项目从多场耦合和动力边界理论的研究观点出发，聚焦大跨度悬索桥敷设大型输流管道在水锤激励下非线性动力学行为及耦合机制的基础科学问题。在荷载层面，采用动力源观点，考虑双相介质等效粘弹性人工边界构造内激励型水锤弹性波表征模式；在多场耦合层面，探索具有时变特性的复杂空间力系作用下的边界相容条件，揭示水管桥组合机械系统的力学传递行为及其动力耦合作用，建立基于混合积分方法的多物理场耦合整体时域模型；在多尺度算法层面，基于耦合过渡区动量传递建立大尺度结构匹配细长管道的时空多尺度耦合算法；在结构响应层面，研究非线性耦合振动系统的时域频域响应，分析共振失稳模式，最终揭示水锤激励下耦合动力效应对系统力学行为影响规律。课题研究涉及流体力学、流激振动、冲击波和流固耦合等多学科的基础问题，研究成果将实现对水管桥非线性系统从静力或拟静力分析到动力耦合分析的跨越和理论提升，对揭示其动力学耦合机制和灾变模式具有重要意义。

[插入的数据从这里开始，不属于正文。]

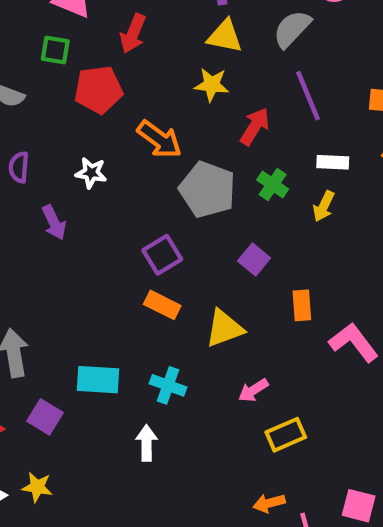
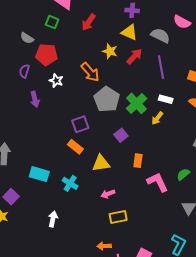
gray semicircle: (292, 29) -> (160, 35), turned 60
yellow star: (212, 85) -> (110, 51), moved
red pentagon: (98, 90) -> (46, 55), moved
red arrow: (255, 126) -> (134, 56), moved
green cross: (273, 184) -> (137, 103), size x1.5
purple square: (45, 417) -> (11, 197), moved
white arrow: (147, 443) -> (53, 219), moved

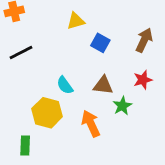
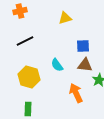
blue square: (100, 43) -> (83, 46), moved, turned -32
yellow hexagon: (47, 113) -> (29, 77), moved

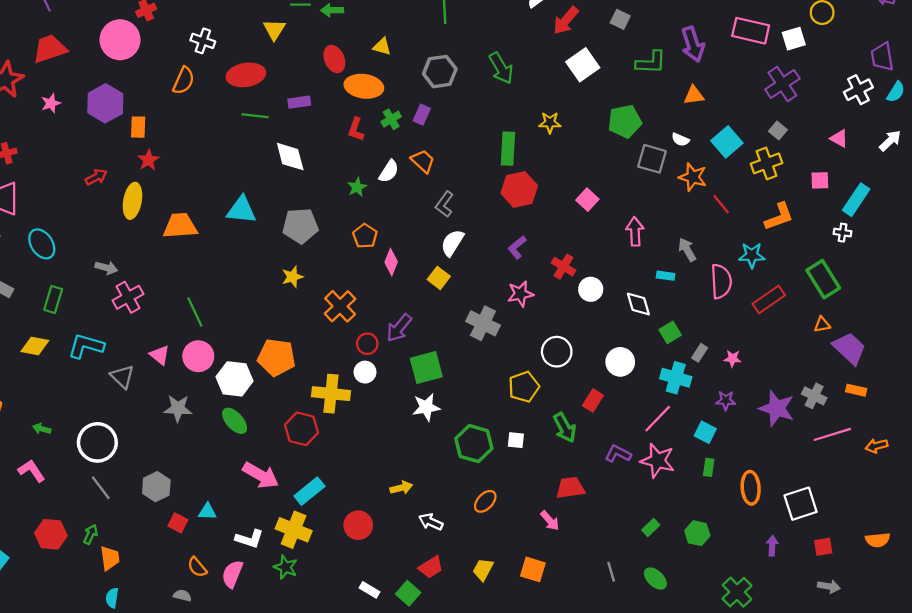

近年来，随着对海外岛屿资源的开发利用，大型产业如石油开采、港口等逐渐向外海延伸，采用跨海大桥连接外海岛屿，并在桥梁上敷设输水管道，不仅可解决岛屿上的淡水资源短缺问题，也是最为经济有效的供水模式和普遍性的管道敷设方式。但是，随着大跨度桥梁、柔性结构技术的不断创新发展，加之海岛用水需求的增加导致供水管道直径越来越大，水-管形成的配重和输水过程形成的动力作用对于桥梁结构以及水-管-桥系统的力学行为产生了显著影响。本课题以跨海大桥搭载输流管道系统作为研究对象，针对水-管-桥组合结构在水锤弹性波激励下非线性动力学行为及耦合机制的基础科学问题展开研究。在荷载层面，采用动力源观点，考虑双相介质等效粘弹性人工边界构造内激励型水锤弹性波表征模式，揭示了在水锤这种极端瞬态水力过程的动力源表征以及在激励下弹性和粘弹性输流直管、输流弯管的横向振动、轴向振动的振动特性和模态特性；在多场耦合层面，探索具有时变特性的复杂空间力系作用下的边界相容条件，建立了水-管-桥系统整体数值模型，完成了应力分析、模态分析及管道-箱型桥系统与管道内流场的耦合振动分析；在多尺度算法层面，基于耦合过渡区动量传递建立大尺度结构匹配细长管道的时空多尺度耦合算法；在结构响应层面，研究非线性耦合振动系统的时域频域响应，分析共振失稳模式，最终揭示水锤激励下耦合动力效应对系统力学行为影响规律。同时展开物理模型试验，通过大量的试验，完成了在水锤激励下，不同工况下，水-管道-桥系统物理模型的动力响应和频域分析。课题研究涉及流体力学、流激振动、冲击波和流固耦合等多学科的基础问题，研究成果将实现对水管桥非线性系统从静力或拟静力分析到动力耦合分析的跨越和理论提升，对揭示其动力学耦合机制和灾变模式具有重要意义。